▸ **SHORT PROBLEM A**
Reproduce the dataset extract starting with "View Splits and" and going on through "print(explore)", swapping "printing" for "displaying".

▸ **EXTRACT**
□ □ □ □ □ □ □

View Splits and Features #

You can explore the dataset and get a list of its features by materializing it and printing the resulting object.

explore = lore.materialize_dataset(genai_dataset)
print(explore)

DatasetDict({
    train: Dataset({
        features: ['Date_received', 'Product', 'Sub_product', 'Issue', 'Sub_issue', 'Consumer_complaint_narrative', 'Company_public_response', 'Company', 'State', 'ZIP_code', 'Tags', 'Consumer_consent_provided?', 'Submitted_via', 'Date_sent_to_company', 'Company response to consumer', 'Timely_response?', 'Consumer_disputed?', 'Complaint_ID'],
        num_rows: 30000
    })
})

View a Row #

You can view a given row of the dataset by indexing into the materialized dataset.

□ □ □ □ □ □ □

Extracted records

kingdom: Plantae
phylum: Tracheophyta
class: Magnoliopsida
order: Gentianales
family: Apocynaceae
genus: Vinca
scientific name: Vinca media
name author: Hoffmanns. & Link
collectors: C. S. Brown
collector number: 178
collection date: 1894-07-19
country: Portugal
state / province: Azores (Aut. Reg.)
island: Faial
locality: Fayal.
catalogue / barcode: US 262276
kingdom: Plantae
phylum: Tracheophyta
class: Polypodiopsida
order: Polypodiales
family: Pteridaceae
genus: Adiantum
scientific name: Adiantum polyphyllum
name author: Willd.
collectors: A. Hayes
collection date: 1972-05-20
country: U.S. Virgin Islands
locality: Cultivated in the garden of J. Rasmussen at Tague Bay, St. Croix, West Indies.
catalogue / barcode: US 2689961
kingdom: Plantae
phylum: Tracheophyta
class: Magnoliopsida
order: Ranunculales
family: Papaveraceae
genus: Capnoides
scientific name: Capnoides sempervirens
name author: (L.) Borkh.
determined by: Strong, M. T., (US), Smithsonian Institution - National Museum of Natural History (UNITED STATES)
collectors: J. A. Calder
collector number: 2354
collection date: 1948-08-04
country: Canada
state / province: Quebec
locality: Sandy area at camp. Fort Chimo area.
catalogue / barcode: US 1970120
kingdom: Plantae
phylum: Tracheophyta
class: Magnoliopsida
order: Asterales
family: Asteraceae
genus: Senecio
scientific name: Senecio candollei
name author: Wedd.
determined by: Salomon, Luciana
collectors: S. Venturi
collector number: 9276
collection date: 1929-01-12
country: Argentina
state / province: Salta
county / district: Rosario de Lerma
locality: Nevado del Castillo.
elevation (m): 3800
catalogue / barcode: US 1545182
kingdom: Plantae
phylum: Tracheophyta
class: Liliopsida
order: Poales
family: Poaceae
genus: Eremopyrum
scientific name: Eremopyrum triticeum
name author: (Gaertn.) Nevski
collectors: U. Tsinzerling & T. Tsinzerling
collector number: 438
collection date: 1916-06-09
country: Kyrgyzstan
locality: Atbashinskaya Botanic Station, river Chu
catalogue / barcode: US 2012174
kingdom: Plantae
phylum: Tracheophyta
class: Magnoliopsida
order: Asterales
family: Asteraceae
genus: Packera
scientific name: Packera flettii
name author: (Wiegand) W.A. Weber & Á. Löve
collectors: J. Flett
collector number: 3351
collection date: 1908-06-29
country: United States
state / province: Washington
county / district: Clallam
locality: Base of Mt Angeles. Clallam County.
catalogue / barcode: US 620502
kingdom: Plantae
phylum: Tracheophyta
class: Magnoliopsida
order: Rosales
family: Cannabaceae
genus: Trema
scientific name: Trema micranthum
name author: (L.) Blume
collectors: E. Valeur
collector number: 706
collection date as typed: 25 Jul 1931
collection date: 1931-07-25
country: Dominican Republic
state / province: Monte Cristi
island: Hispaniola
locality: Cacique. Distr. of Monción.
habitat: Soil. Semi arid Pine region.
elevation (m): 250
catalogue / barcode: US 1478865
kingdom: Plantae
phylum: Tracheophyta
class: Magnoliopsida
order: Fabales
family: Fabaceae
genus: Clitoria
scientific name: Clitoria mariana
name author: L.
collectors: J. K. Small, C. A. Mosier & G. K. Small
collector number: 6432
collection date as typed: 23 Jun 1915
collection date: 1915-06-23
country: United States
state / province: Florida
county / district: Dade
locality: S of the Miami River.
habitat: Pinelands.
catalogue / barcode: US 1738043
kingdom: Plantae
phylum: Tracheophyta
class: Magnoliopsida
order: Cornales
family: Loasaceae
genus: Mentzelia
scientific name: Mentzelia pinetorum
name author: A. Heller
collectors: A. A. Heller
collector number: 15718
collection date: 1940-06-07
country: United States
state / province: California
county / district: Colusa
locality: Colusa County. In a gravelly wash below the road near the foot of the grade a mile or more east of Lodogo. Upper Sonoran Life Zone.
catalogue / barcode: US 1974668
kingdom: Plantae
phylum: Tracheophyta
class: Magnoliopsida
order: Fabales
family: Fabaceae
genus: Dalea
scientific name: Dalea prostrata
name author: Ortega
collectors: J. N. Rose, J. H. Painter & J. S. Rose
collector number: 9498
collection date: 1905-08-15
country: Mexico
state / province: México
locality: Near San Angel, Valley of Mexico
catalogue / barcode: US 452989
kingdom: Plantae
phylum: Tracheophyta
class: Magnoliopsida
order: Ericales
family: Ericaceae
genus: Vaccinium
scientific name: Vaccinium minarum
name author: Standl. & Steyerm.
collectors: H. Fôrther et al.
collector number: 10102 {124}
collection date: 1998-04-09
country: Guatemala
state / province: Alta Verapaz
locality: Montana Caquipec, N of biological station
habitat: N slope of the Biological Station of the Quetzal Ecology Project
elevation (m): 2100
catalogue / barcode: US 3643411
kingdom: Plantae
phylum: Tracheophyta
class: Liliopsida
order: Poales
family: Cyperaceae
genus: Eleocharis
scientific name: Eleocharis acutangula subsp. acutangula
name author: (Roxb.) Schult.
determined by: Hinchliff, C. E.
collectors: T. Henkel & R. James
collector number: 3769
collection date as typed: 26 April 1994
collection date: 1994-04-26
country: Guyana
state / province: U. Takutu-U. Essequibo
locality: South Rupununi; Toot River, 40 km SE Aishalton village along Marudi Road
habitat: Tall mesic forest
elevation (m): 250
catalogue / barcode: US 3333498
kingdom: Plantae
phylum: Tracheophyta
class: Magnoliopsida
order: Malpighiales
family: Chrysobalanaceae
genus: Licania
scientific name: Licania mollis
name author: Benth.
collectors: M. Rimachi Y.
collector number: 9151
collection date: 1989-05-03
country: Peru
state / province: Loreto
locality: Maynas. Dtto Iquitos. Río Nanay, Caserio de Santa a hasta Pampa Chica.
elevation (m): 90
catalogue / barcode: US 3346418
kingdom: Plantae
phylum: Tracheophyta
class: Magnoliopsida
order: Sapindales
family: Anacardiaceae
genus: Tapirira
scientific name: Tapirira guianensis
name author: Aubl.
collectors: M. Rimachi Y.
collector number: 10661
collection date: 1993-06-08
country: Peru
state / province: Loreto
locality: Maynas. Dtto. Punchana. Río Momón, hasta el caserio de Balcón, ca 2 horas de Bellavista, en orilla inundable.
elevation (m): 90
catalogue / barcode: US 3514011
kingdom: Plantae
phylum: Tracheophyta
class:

□ □ □ □ □ □ □

▸ **SHORT PROBLEM B**
Transcribe the entries starting with the line with "order: Cornales" and going on through the line with "elevation (m): 2100".

▸ **SOLUTION A**
View Splits and Features #

You can explore the dataset and get a list of its features by materializing it and displaying the resulting object.

explore = lore.materialize_dataset(genai_dataset)
print(explore)

▸ **SOLUTION B**
order: Cornales
family: Loasaceae
genus: Mentzelia
scientific name: Mentzelia pinetorum
name author: A. Heller
collectors: A. A. Heller
collector number: 15718
collection date: 1940-06-07
country: United States
state / province: California
county / district: Colusa
locality: Colusa County. In a gravelly wash below the road near the foot of the grade a mile or more east of Lodogo. Upper Sonoran Life Zone.
catalogue / barcode: US 1974668
kingdom: Plantae
phylum: Tracheophyta
class: Magnoliopsida
order: Fabales
family: Fabaceae
genus: Dalea
scientific name: Dalea prostrata
name author: Ortega
collectors: J. N. Rose, J. H. Painter & J. S. Rose
collector number: 9498
collection date: 1905-08-15
country: Mexico
state / province: México
locality: Near San Angel, Valley of Mexico
catalogue / barcode: US 452989
kingdom: Plantae
phylum: Tracheophyta
class: Magnoliopsida
order: Ericales
family: Ericaceae
genus: Vaccinium
scientific name: Vaccinium minarum
name author: Standl. & Steyerm.
collectors: H. Fôrther et al.
collector number: 10102 {124}
collection date: 1998-04-09
country: Guatemala
state / province: Alta Verapaz
locality: Montana Caquipec, N of biological station
habitat: N slope of the Biological Station of the Quetzal Ecology Project
elevation (m): 2100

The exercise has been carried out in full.